Entries supplied:
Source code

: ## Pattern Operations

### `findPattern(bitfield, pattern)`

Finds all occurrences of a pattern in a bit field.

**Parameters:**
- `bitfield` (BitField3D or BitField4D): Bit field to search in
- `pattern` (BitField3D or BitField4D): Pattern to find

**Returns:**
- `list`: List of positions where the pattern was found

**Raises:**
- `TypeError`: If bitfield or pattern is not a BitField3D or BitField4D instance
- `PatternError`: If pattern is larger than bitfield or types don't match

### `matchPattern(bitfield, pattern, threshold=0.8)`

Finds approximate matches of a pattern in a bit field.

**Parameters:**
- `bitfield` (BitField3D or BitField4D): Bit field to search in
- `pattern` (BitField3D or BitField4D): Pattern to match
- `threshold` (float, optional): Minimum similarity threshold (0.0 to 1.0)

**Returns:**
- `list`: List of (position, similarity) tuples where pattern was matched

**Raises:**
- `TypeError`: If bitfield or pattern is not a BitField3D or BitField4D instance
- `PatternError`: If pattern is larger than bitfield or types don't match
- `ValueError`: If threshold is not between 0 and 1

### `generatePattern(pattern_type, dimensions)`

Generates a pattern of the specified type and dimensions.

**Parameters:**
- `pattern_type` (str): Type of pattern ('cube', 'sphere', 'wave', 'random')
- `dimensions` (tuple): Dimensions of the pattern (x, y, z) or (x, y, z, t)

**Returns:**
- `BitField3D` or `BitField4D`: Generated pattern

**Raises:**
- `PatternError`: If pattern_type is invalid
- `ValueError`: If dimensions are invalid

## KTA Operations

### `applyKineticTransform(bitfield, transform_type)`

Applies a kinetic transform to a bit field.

How to complete this task: Please copy exactly the lines from the first line of the records above through the line containing "Finds approximate matches", including both, and nothing more.

Task solution:
Source code

: ## Pattern Operations

### `findPattern(bitfield, pattern)`

Finds all occurrences of a pattern in a bit field.

**Parameters:**
- `bitfield` (BitField3D or BitField4D): Bit field to search in
- `pattern` (BitField3D or BitField4D): Pattern to find

**Returns:**
- `list`: List of positions where the pattern was found

**Raises:**
- `TypeError`: If bitfield or pattern is not a BitField3D or BitField4D instance
- `PatternError`: If pattern is larger than bitfield or types don't match

### `matchPattern(bitfield, pattern, threshold=0.8)`

Finds approximate matches of a pattern in a bit field.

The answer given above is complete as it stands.